A dona da transportadora disse ainda, que durante a confusão, os funcionários tiveram pertences e documentos roubados, bem como objetos de seu escritório. “Meus funcionários tiveram celulares e documento furtados. Eles vasculharam os caminhões, o meu escritório, me dando prejuízo de R$ 10 mil. Quem vai arcar com esse prejuízo? Somos trabalhadores, prestamos serviço a sociedade, pedimos justiça das autoridades”, comentou.

Alguns motoristas de aplicativo, que estavam na manifestação alegaram que só invadiram o local porque o motorista do caminhão teria batido no carro de uma motorista e não queria pagar o prejuízo. Eles disseram ainda, que esse motorista da transportadora estaria armado e teria efetuado disparos para o alto. Porém, Nete, negou que seus funcionários estivessem armados.

“Os motoristas de aplicativo disseram que o nosso motorista estava armado, mas isso não procede. Eu dou absoluta certeza que meus motoristas não andam armados. Vocês podem ver nas imagens que eles nem tinham como se defender.
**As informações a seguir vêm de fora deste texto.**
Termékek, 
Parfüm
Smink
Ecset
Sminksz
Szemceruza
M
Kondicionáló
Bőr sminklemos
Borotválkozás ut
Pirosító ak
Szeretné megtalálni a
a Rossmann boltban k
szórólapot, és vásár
Não tem cenas de tiros por parte dos meus funcionários. O que a gente soube por vizinhos é que houve um barulho de tiro, mas não sabe de onde veio e também sons de fogos”, finalizou.

Um Boletim de Ocorrência (B.O) foi registrado pela transportadora no 27ª Distrito Integrado de Polícia (DIP), que investiga o caso para identificar os responsáveis pela confusão.